Monday, September 10, 2007

dammit

I spent a pretty low key weekend messing around the house, and after West Virginia finally showed up to the game Saturday at some point after halftime, it improved a little more. But, I do have to ask...why in the hell did they start the game at 11:00?? WVU and Marshall are 2 of the hardest drinking schools on football weekends that I've been to. In fact, my local university had a game this weekend and I saw ONE banner celebrating that fact. One. At a place of 20K or so students....Who cares if the team isn't a championship contender? It's still football. The beer tastes the same, win or lose. The grill still cooks wonderful meaty magic either way. I don't get it man. For the record, they may be really good...to be honest, I don't know. It's nearly impossible to get tickets and I'm not tailgating alone, unless it's on my porch. Which brings me back to Saturday. The first half of the game was a little rough and leaving me a little unsettled and I caught myself going beer for beer with commercial breaks. There are A LOT of commercials in a football game. A Lot. Later in the half, as my chili started cooking more, I started focusing on that and laundry and such as it was nearing halftime, so everything evened out. By 2:30, now working on an early evening if I didn't find something else to do besides sit and stare at the television, I decided I needed to eat and go do anything other than sit in the house. Early sleeping averted, I salvaged the rest of the day.

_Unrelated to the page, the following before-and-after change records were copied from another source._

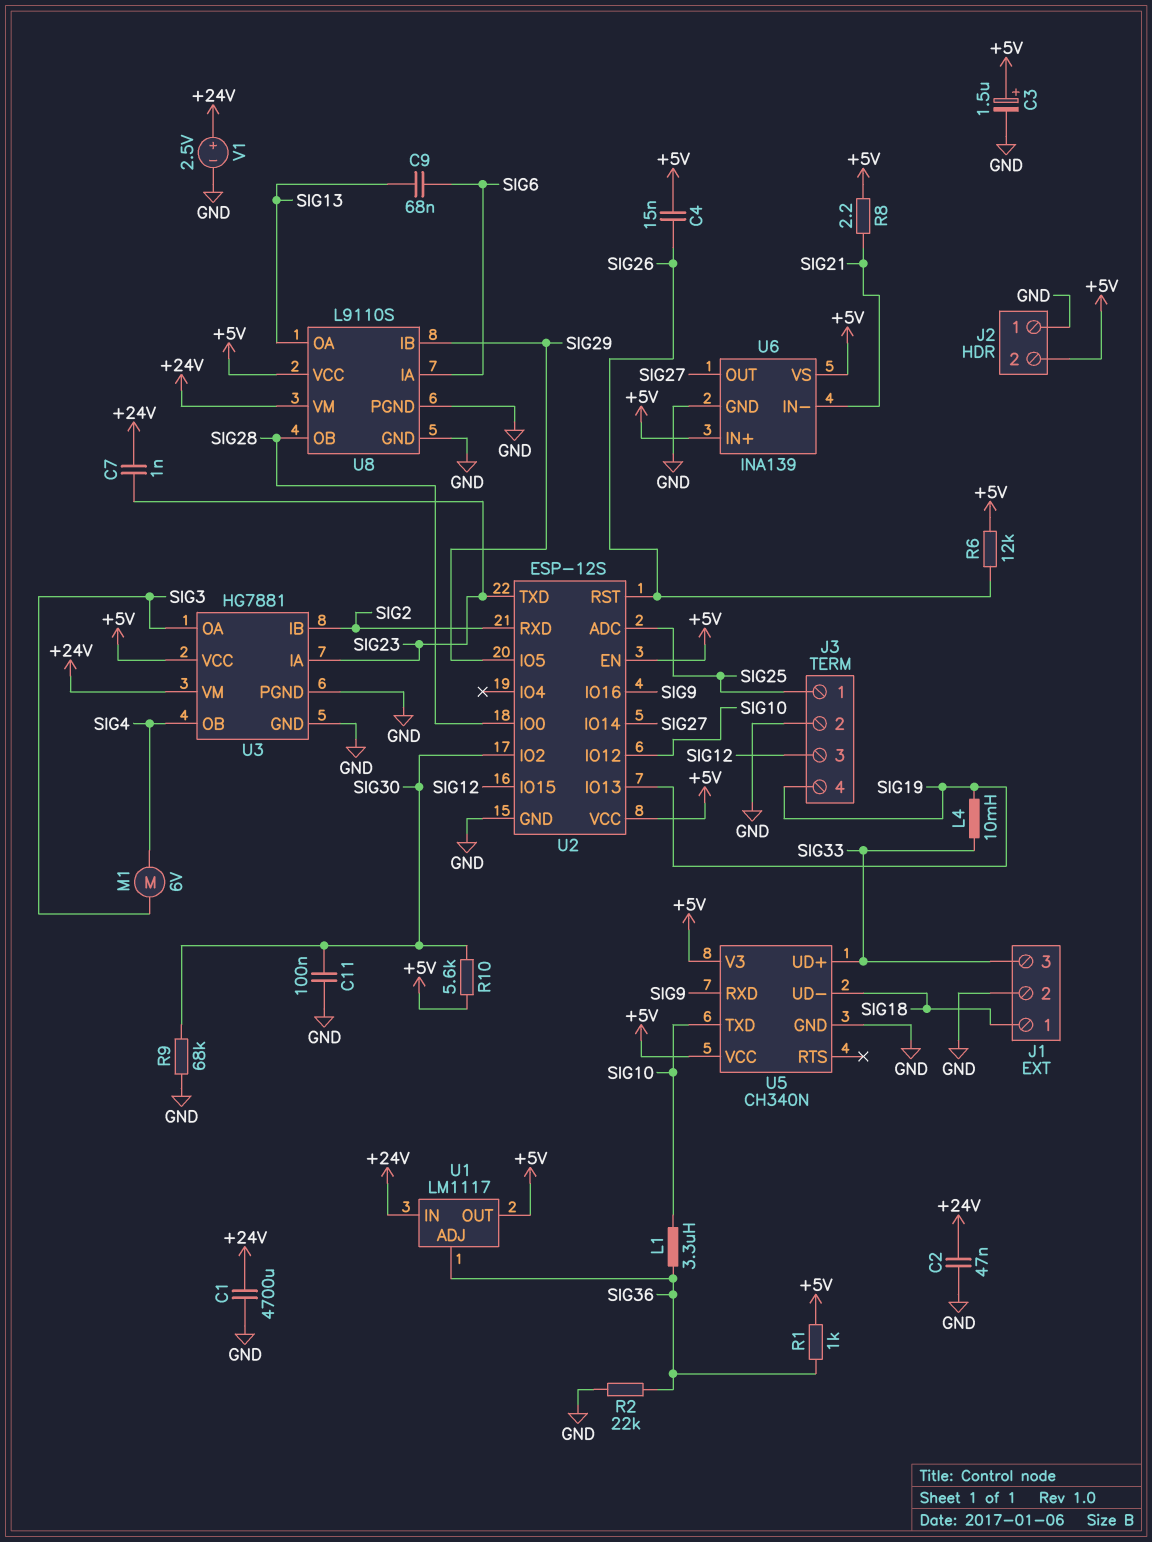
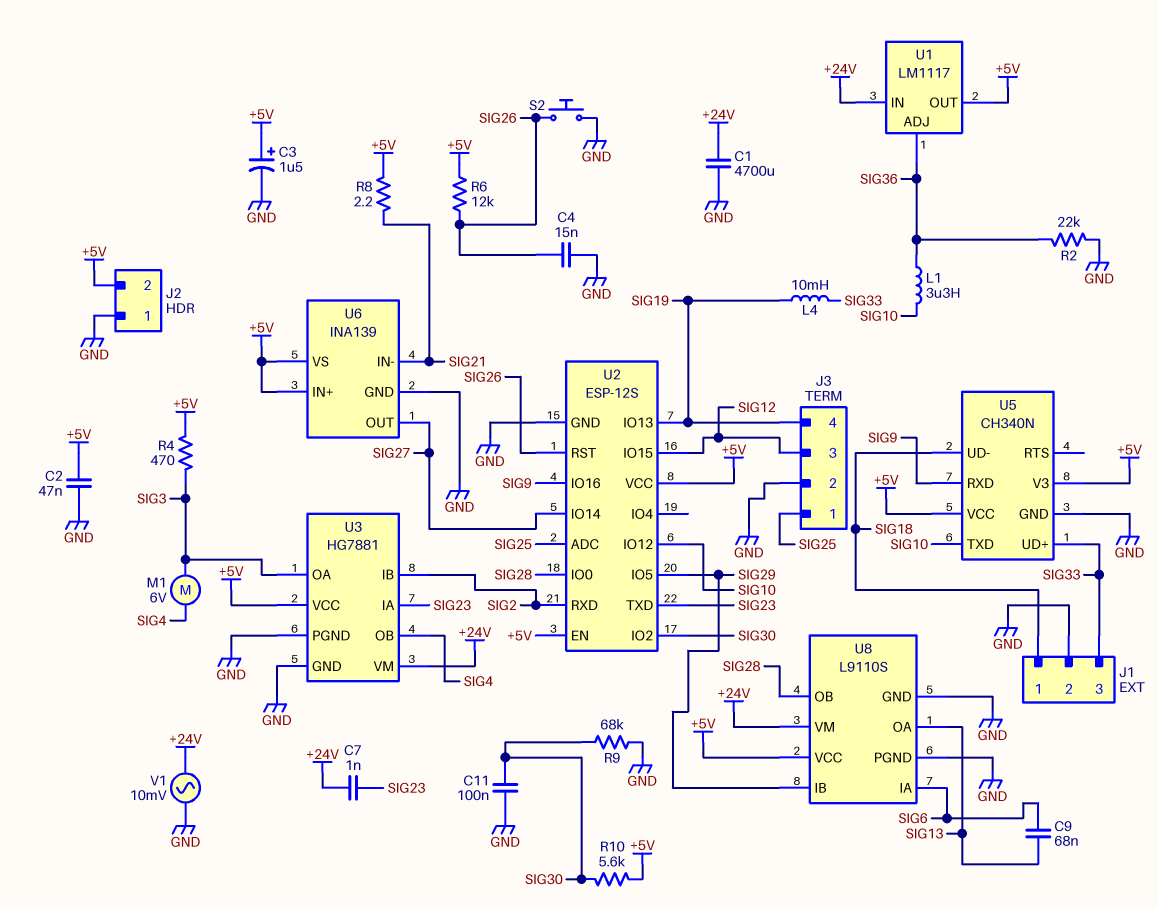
C2: 47nF (+24V, GND) -> 47nF (+5V, GND)
C4: 15nF (+5V, SIG26) -> 15nF (GND, SIG26)
R1: 1k (+5V, SIG36) -> none
R4: none -> 470 (+5V, SIG3)
S2: none -> button (GND, SIG26)
V1: 2.5V (plus +24V, minus GND) -> AC 10mV (+24V, GND)

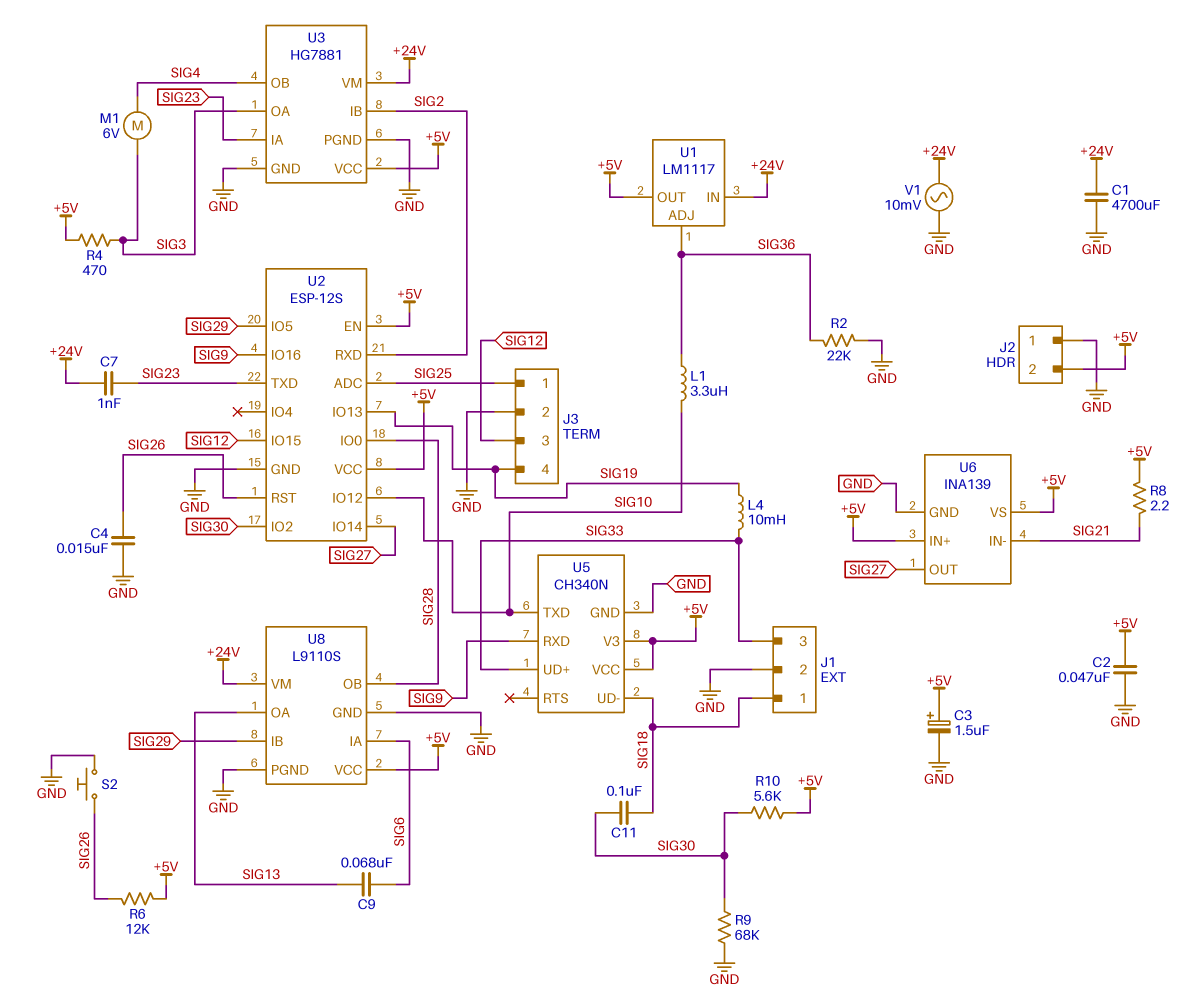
C11: 100nF (GND, SIG30) -> 100nF (SIG18, SIG30)

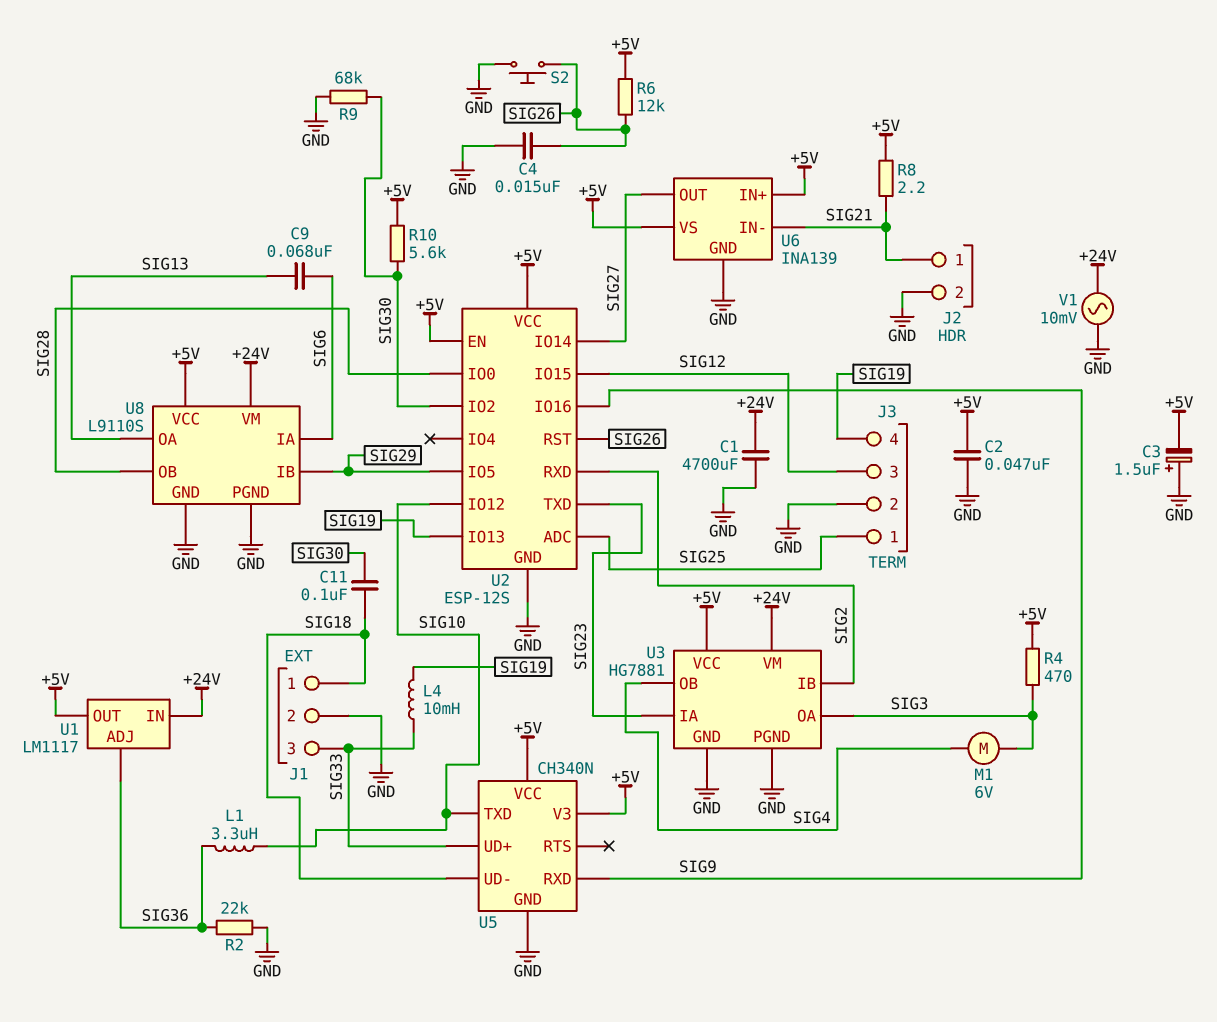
C3: 1.5uF (plus +5V, minus GND) -> 1.5uF (plus GND, minus +5V)
C7: 1nF (+24V, SIG23) -> none
J2 pin 1: GND -> SIG21
J2 pin 2: +5V -> GND

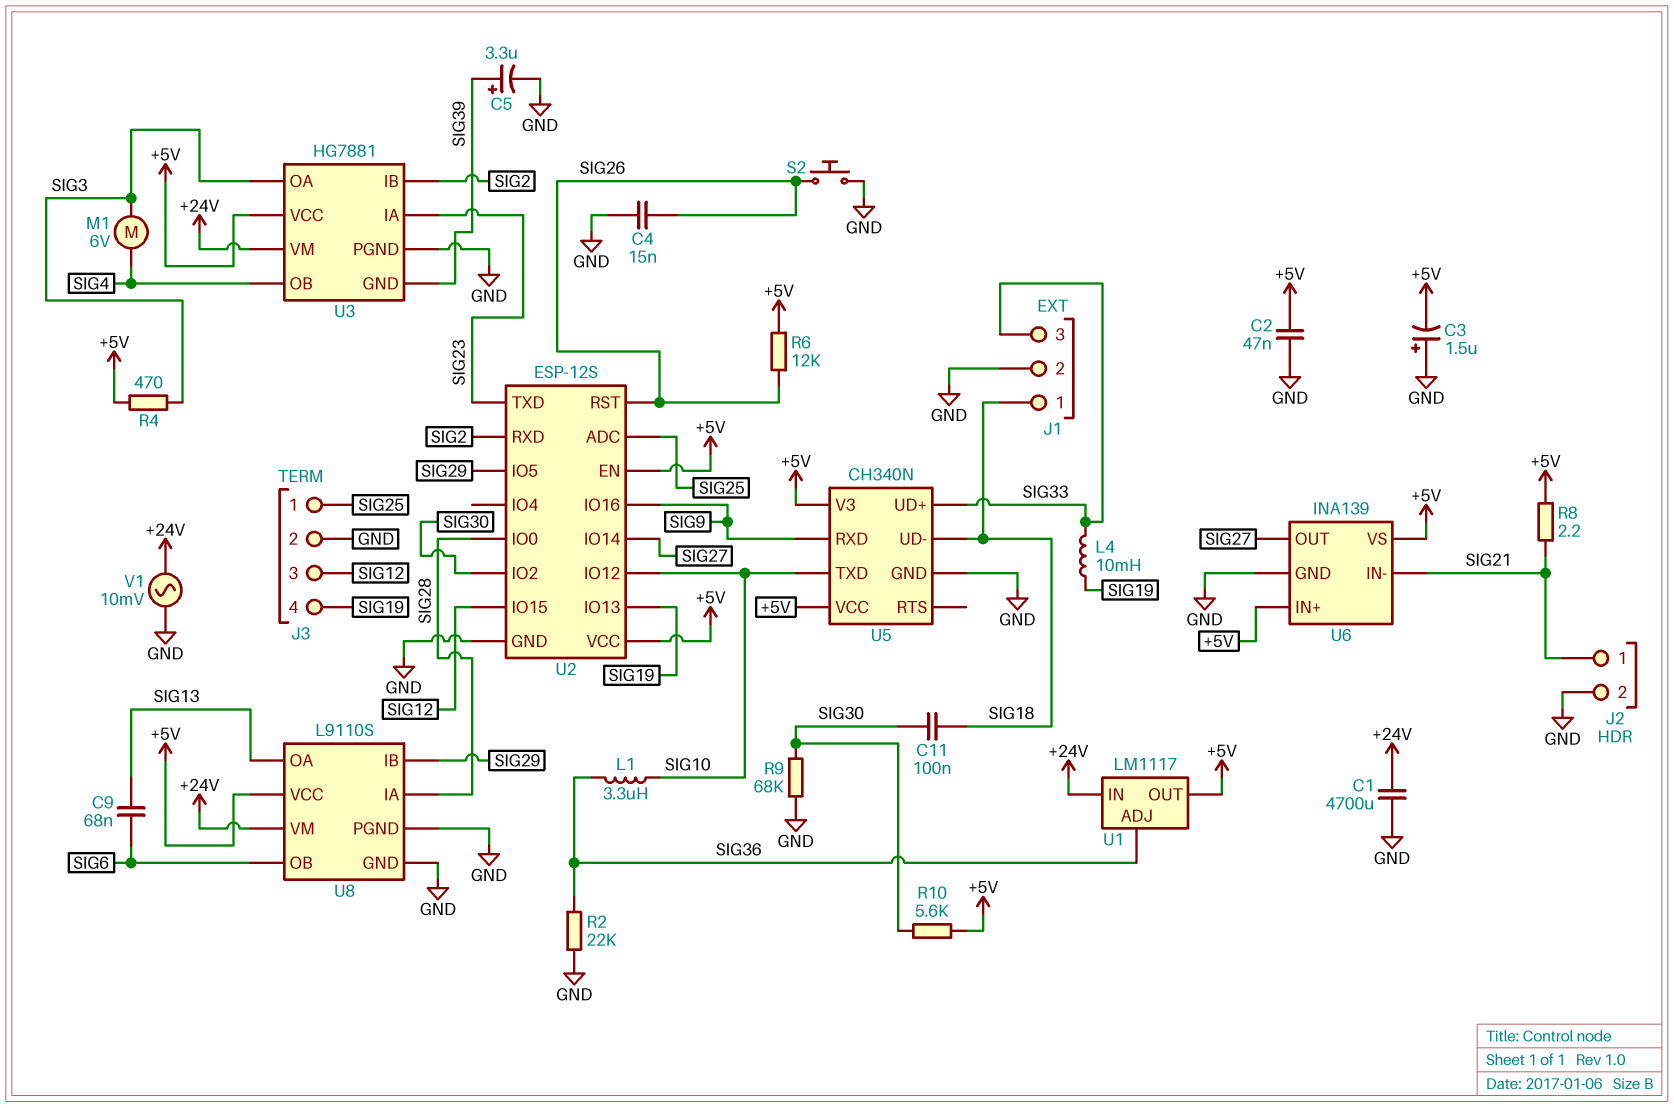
C5: none -> 3.3uF (plus SIG39, minus GND)
U3 pin GND: GND -> SIG39
U8 pin IA: SIG6 -> SIG28
U8 pin OB: SIG28 -> SIG6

Anyway, the point of this post is this...I woke up early Sunday morning. By early, I mean 4:30 with the right side of my head locked up so tight I thought someone was smothering me and trying to drown me at the same time. I stumbled to the kitchen, took a claritin and was now awake. So, I watched a movie or two. I watched Sideways, the mid-life crisis/wine tour movie. It was pretty good overall. In parts, though, I didn't mind getting up to get more coffee. I like wine, but I don't love it and maybe that's part of it. And the mid-life part? I get it, man. Trust me...I get it. Meh. But, the thing that got me....if you've made it this far through the rambling, congratulations!!....the guy's a "writer" and trying to publish a book. The title? The Day After Yesterday. Asshole. I had originally thought of maybe calling mine that. Guess I won't now. Of course, the cool girl that he liked in the movie kinda made fun of it a little, so that turned me off of it too. Still, though, what are the chances of that?? Or, am I essentially that guy and that's what the movie was telling me...at 6:00 am on a Sunday?? But, I've other ideas for a title and I don't drink wine very often....

4 comments:

Mortarbored said...

"Are you chewing gum?!"

"NO! I am NOT drinking any FUCKING MERLOT!"

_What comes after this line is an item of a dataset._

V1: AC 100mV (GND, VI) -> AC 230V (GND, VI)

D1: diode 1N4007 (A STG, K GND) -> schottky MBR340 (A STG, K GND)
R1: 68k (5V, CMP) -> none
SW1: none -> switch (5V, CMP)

Ahh, I loved that movied. But I love wine, as you know.

onthevirg said...

I ended up watching Boondock Saints on Sunday. I think I ended up w/ the better end of the deal. Though there's no way in hell I'd wake up at 4:30 on a Sunday. Well, any day really.

Jen said...

Didn't care for the movie, but I bet you can come up with a better title, too. You're a witty guy with a clever vernacular, think of it as a challenge!

Ha Ha Sound said...

I saw that movie on a plane and wasn't crazy about it to be honest. But then again, airplanes aren't the best venue to see films in. Sorry that the write stole your title, though. How about Yesterday's Gone? Just kidding.

And the chili sounds really good, BTW.